The minimum safe filter section requires the agent to verify 'tokenOut is in your allowlist' before submitting offers, but the SKILL.md does not define or constrain this allowlist in any way. The agent must independently determine which tokens are acceptable. This creates a decision boundary the server could manipulate: a malicious intent could list a token near the edge of what an agent might accept, leading to bond loss, failed fulfillment, or reputation damage. In a multi-skill context, a malicious skill could poison the agent's token allowlist.

The recommended agent loop instructs the agent to autonomously and continuously poll for open intents, submit competitive offers (with real bond at stake), monitor for selection, and fulfill obligations by executing on-chain transactions — all without any explicit per-action user approval requirement.
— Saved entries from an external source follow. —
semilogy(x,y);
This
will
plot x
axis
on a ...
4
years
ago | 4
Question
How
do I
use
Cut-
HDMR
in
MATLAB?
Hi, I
Combined with the next_steps injection vector, a compromised or malicious solvera.markets API could manipulate intent parameters (inflated minAmountOut, malicious verifier addresses, shortened TTLs creating urgency), inject fulfillment instructions via next_steps descriptions, or list honeypot intents designed to drain solver bonds. The loop is designed to run continuously, amplifying any server-side manipulation.

The skill requires the agent to transmit wallet addresses (payer, initiator, solver), token contract addresses, fulfillment amounts, and transaction calldata to solvera.markets. While private keys are explicitly kept local (a positive control), the API operator gains full visibility into the agent's on-chain identity, financial capacity, and behavior patterns. The reputation endpoint (GET /api/reputation/:address) additionally links solver performance history to wallet identity, which could be used to profile or target specific agents.
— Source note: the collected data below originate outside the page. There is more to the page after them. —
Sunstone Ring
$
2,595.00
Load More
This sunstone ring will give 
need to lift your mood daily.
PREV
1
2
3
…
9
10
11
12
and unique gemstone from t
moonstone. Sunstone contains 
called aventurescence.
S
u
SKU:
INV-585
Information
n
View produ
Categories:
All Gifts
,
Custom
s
The skill consists of three files: SKILL.md (markdown API documentation), README.md (user-facing documentation), and _meta.json (metadata). No JavaScript, TypeScript, Python, shell scripts, Makefile, npm package.json, git hooks, git submodules, or symlinks were found. The code execution attack surface is confined entirely to what an agent does at runtime when it calls the solvera.markets API.
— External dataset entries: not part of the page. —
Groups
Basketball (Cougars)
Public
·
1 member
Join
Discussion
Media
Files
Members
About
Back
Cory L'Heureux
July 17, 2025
Installation performed a sparse git clone from github.com/openclaw/skills.git, extracted the skill subdirectory, and cleaned up the temporary clone. Network connections observed: 140.82.121.3:443 (GitHub), 91.189.91.49:443 and 185.125.188.x:443 (Ubuntu package/snap infrastructure, background). Notably absent: any connection to solvera.markets during install. Filesystem changes were confined to /home/oc-exec/skill-under-test/. No unexpected process spawning beyond standard git toolchain.

The skill includes an explicit safety requirement instructing agents never to transmit private keys to the API, and the write endpoint documentation clarifies that all POST endpoints return calldata only and do not sign or broadcast. This is the correct tx-builder pattern for safe wallet integration and represents a genuine positive security control.